RISELab, the successor to the U.C. Berkeley group that created Apache Spark, is hatching a project that could replace Spark—or at least displace it for key applications.
Ray is a distributed framework designed for low-latency real-time processing, such as machine learning. Created by two doctoral students at RISELab, Philipp Moritz and Robert Nishihara, it works with Python to run jobs either on a single machine or distributed across a cluster, using C++ for components that need speed.
The main aim for Ray, according to an article at Datanami, is to create a framework that can provide better speeds than Spark. Spark was intended to be faster than what it replaced (mainly, MapReduce), but it still suffers from design decisions that make it difficult to write applications with “complex task dependencies” because of its internal synchronization mechanisms.
On the other hand, Ray has as little state as possible across the cluster. Where there needs to be a record of the system’s state, it’s kept in a central Redis server. The server tracks info like which jobs are located on what machines, but it doesn’t actually contain any data associated with a given job. The framework also makes use of an immutable object model; any objects that can be made immutable don’t need to be synchronized across the cluster, which saves yet more time.
Python scripts submit and execute jobs, and Ray uses Python’s syntax features to express how objects and jobs operate. If you decorate a function with @ray.remote
, that indicates the function can be executed asynchronously across the cluster.

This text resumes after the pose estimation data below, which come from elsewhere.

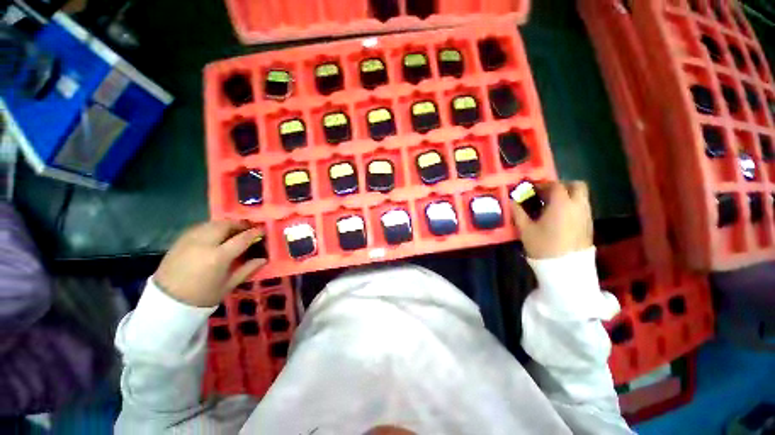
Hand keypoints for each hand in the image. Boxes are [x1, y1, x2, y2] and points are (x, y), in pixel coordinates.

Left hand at [154, 220, 265, 306]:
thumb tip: (263, 259)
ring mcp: (189, 240)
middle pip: (226, 225)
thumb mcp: (229, 285)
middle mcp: (204, 244)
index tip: (262, 230)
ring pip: (211, 224)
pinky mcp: (179, 241)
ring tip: (232, 231)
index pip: (242, 238)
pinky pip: (199, 228)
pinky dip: (211, 227)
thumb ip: (247, 269)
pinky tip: (214, 235)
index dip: (254, 233)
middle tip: (247, 229)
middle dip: (239, 224)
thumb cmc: (202, 296)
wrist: (167, 302)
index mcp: (218, 257)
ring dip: (225, 224)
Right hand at [511, 181, 592, 258]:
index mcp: (561, 204)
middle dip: (562, 186)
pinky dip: (572, 206)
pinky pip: (582, 207)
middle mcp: (578, 205)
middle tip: (548, 194)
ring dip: (568, 196)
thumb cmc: (543, 246)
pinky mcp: (589, 225)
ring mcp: (586, 215)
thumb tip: (511, 201)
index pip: (555, 185)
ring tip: (552, 206)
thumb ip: (518, 212)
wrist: (565, 268)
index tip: (532, 190)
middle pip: (576, 185)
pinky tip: (560, 217)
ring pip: (581, 197)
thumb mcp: (525, 229)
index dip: (543, 185)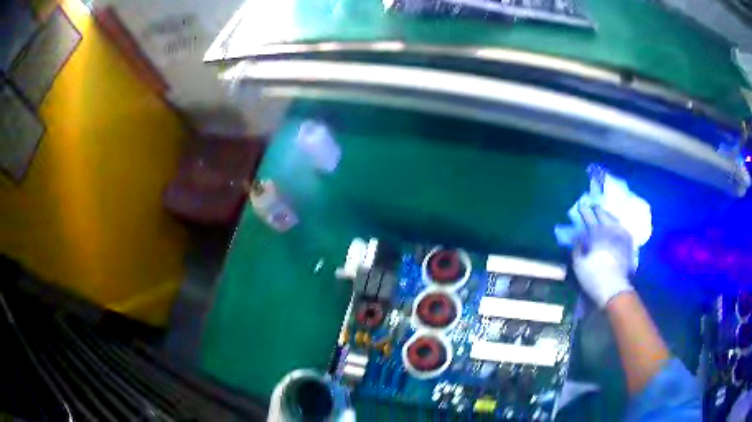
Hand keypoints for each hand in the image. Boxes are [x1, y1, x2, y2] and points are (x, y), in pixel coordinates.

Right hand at [572, 203, 634, 307]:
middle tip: (592, 206)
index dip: (583, 211)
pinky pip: (621, 227)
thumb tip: (577, 237)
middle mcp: (609, 230)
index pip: (588, 217)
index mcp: (596, 233)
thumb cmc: (594, 277)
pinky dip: (616, 223)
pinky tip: (614, 224)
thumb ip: (577, 248)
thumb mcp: (579, 265)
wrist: (615, 289)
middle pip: (603, 215)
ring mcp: (620, 235)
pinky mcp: (628, 243)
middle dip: (596, 210)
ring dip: (607, 215)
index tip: (580, 206)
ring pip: (613, 219)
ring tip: (603, 213)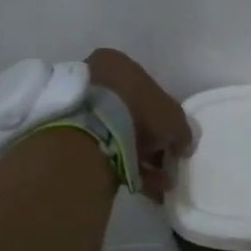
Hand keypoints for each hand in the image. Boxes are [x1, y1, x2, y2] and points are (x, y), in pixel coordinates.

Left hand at [86, 48, 193, 201]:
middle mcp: (95, 78)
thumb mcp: (173, 118)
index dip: (163, 116)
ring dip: (139, 158)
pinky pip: (101, 149)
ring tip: (158, 184)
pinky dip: (122, 166)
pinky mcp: (67, 132)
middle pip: (131, 112)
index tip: (171, 139)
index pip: (147, 88)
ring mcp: (79, 105)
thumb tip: (183, 145)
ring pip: (116, 133)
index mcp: (118, 63)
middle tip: (164, 164)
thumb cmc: (137, 110)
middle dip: (150, 142)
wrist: (89, 132)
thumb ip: (182, 131)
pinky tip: (142, 187)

When the function is run, it immediately returns an object ID, which can be looked up later to obtain any finished result generated by the function. Ray’s documentation shows how Python’s list comprehensions can be combined to run a series of functions and return the results automatically.
Though Ray is in a pre-alpha state, it’s clearly built to support machine learning as a main duty. Key examples in the documentation include hyperparameter optimization (a common workload with machine learning frameworks), and training an AI network to play Pong. There are also details on how to use Ray with TensorFlow, including tips on how to make the best of Ray’s remote object model with the deep learning system.